No pasó un año cuando la vio venir por la esquina. Él llevaba las bolsas de las compras y se paralizó. La frazada pasó a su lado y lo miró como si nada. Fede agarró un fierro de una obra en construcción, por las dudas volviera. La frazada tenía algunas manchas, quizá de cuando anduvo por las alcantarillas, pero no lo atacó, se notaba que andaba preocupada con otras cosas.
Ese verano, en un ascenso lento de la montaña rusa, Fede llegó a lo más alto y la vio detrás de unos árboles cercanos. La frazada lo amenazó con un gesto. Se veía muy pequeña desde tan alto pero sintió miedo igual. Cuando terminó la vuelta y se bajó, no dijo nada, temblaba. Esa tarde no se quedó solo ni un rato.
Cuando volvió de las vacaciones, la frazada lo atacó a la salida del primer día de clases, en la esquina. En el piso parecían un gusano electrocutado. En el revoltijo, Fede abrió la cartuchera y con la tijera le hizo varios tajos. La manta se levantó y corrió como pudo, o eso le pareció ver antes de desmayarse. En el Hospital, los padres llegaron por la noche, para el alta.

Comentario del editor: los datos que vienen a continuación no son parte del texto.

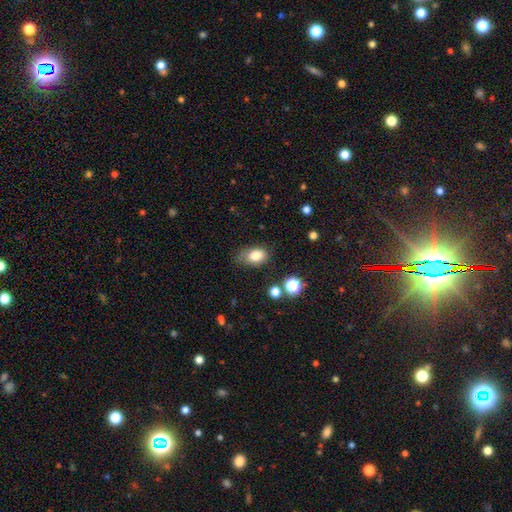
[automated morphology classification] smooth-or-featured: smooth: 81% | star or artifact: 10% | featured or disk: 10%
  how-rounded: in between: 84% | round: 15% | cigar-shaped: 2%
  merging: none: 60% | minor disturbance: 28% | major disturbance: 8% | merger: 3%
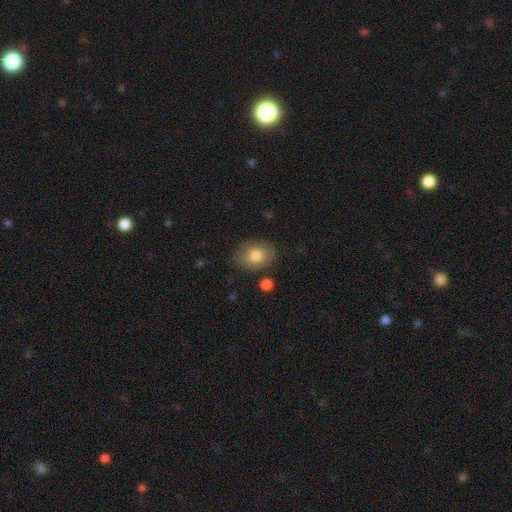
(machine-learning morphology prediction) Smooth or featured? Predicted: smooth (p=0.81). How rounded? Predicted: in between (p=0.64). Merging? Predicted: none (p=0.82).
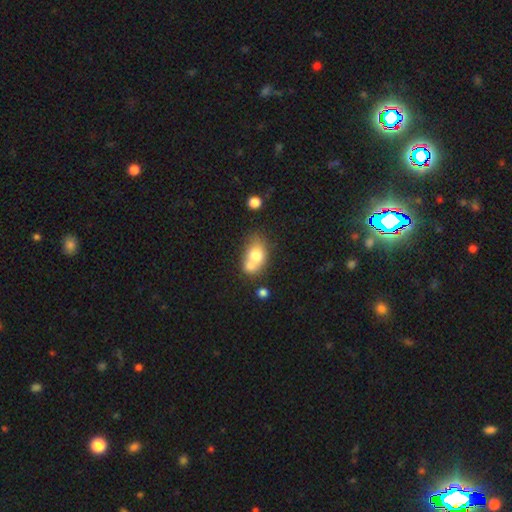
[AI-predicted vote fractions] Morphology: type=smooth (70%); roundness=in between (69%); merging=merger (52%).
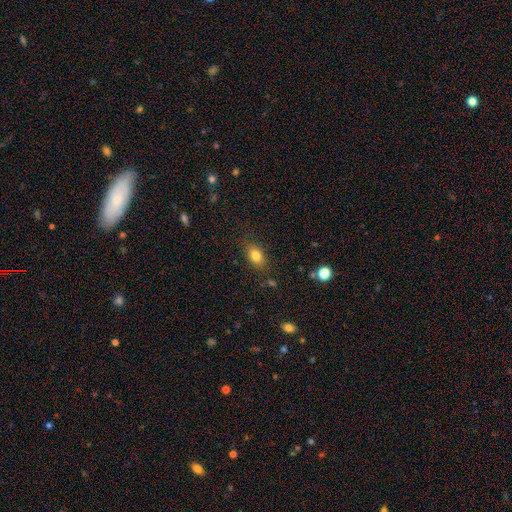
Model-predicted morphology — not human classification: Smooth or featured?
  - smooth: 82% *
  - star or artifact: 10%
  - featured or disk: 8%
How rounded?
  - in between: 80% *
  - round: 17%
  - cigar-shaped: 3%
Merging?
  - none: 82% *
  - minor disturbance: 13%
  - major disturbance: 4%
  - merger: 2%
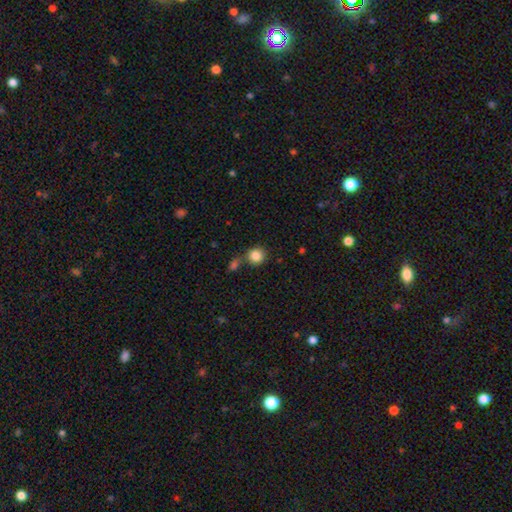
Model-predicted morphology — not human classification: smooth 86%, star or artifact 9%, featured or disk 5%. Down the decision tree: how rounded — round (88%); merging — none (62%).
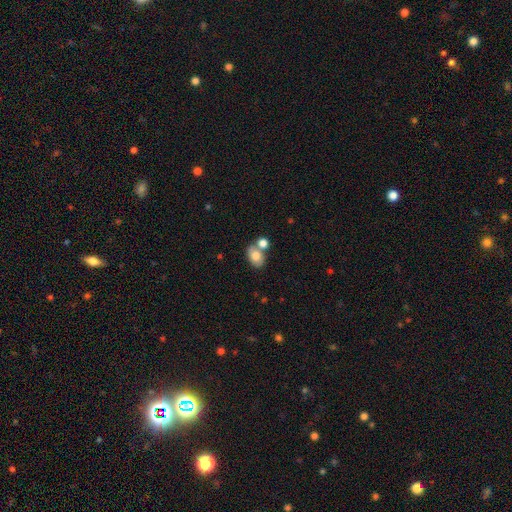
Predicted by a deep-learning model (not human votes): smooth_or_featured: smooth (p=0.76) [alt: featured or disk p=0.15]
how_rounded: in between (p=0.76) [alt: round p=0.23]
merging: none (p=0.46) [alt: merger p=0.37]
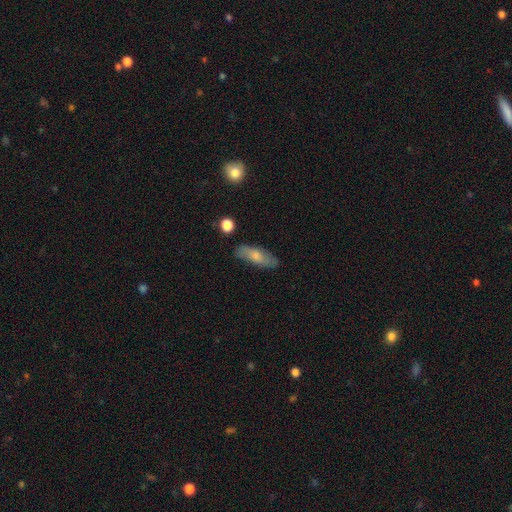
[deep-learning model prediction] Q: Smooth or featured?
A: smooth (63%); runner-up: featured or disk (29%)
Q: How rounded?
A: in between (59%); runner-up: cigar-shaped (37%)
Q: Merging?
A: none (79%); runner-up: minor disturbance (15%)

Fede contó toda la historia, pero siguieron sin creerle. Le dijeron que tenía que ir al medico urgente porque esos revolcones que se daba podría ser epilepsia o algo parecido. Con el tratamiento médico no volvió a ver a aquella colcha nunca más. O eso pensé.

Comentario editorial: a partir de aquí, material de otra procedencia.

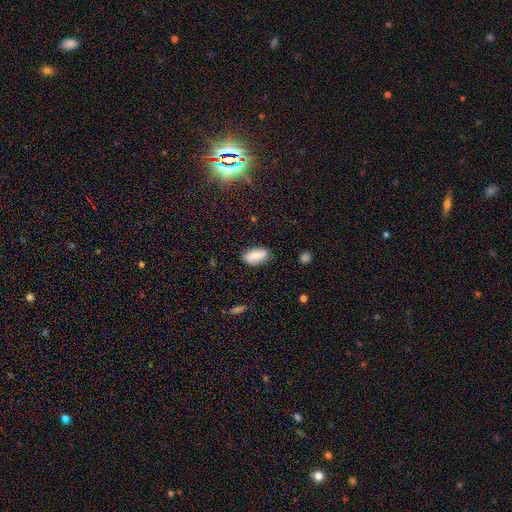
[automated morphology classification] smooth 76%, featured or disk 16%, star or artifact 8%. Down the decision tree: how rounded — in between (92%); merging — none (77%).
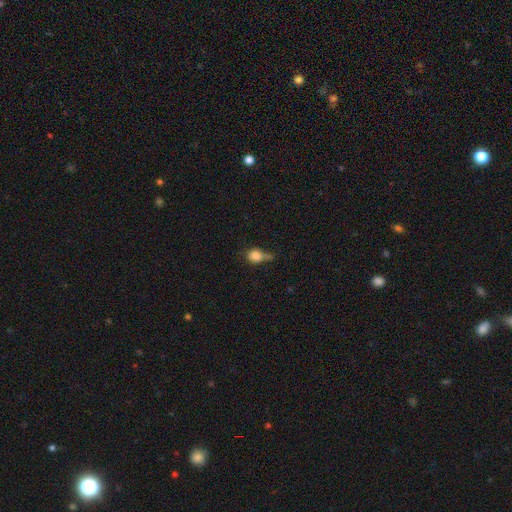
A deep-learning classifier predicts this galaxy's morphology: A smooth galaxy with no disk features (79%) that is round (52%). Merging: minor disturbance (36%).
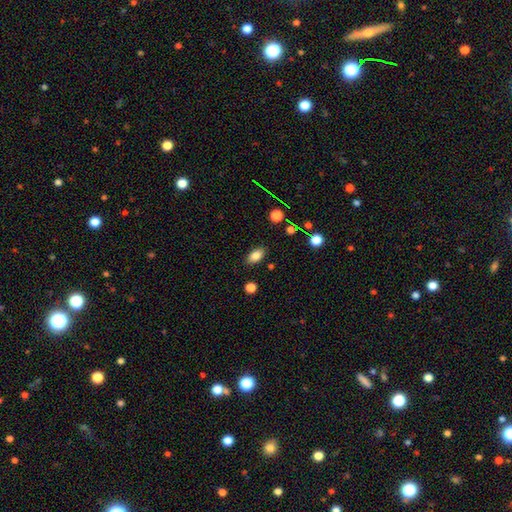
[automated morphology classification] Smooth or featured? Predicted: smooth (p=0.83). How rounded? Predicted: in between (p=0.89). Merging? Predicted: none (p=0.86).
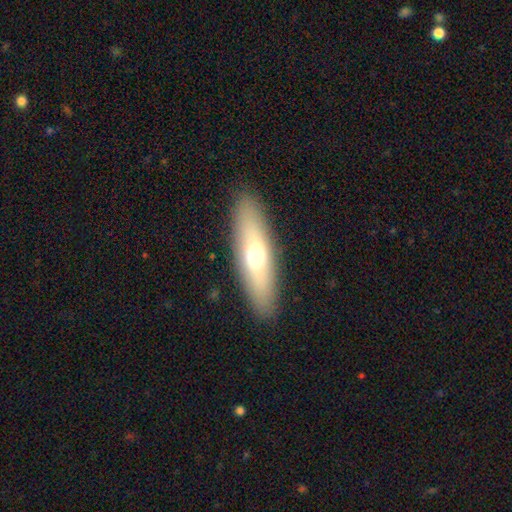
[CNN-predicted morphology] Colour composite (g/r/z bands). It shows a smooth galaxy with no disk features (59%) that is cigar-shaped (54%). Merging: none (89%).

Ayer Fede cumplió dieciséis años. En un instante de la fiesta me llamó desde el fondo del patio.
— Vos que sos el único que siempre me creyó —dijo— . Ayer acompañé a mi tío a ver un auto que quería comprar y vi a la frazada en el subte. Estaba muy maltratada, toda remendada, como enferma. Me acerqué y me vio de reojo pero no se dio vuelta. Daba lástima. Además de los cortes, el viento de los trenes la hacía tambalear y si se caía, alguno le iba a pasar por encima, la iba a destrozar. ¡Qué fácil hubiese sido empujarla!
— ¿Y qué hiciste?
— Mirá allá, en la cucha del Tobi. ¿Ves ese trapo?
— ¿Es ella?
— Parece inofensiva ¿no? Está muy vieja.
— ¿Ese trapo que ahora muerde y revuelca?
— Si. Lo ama, le encanta ese trapo.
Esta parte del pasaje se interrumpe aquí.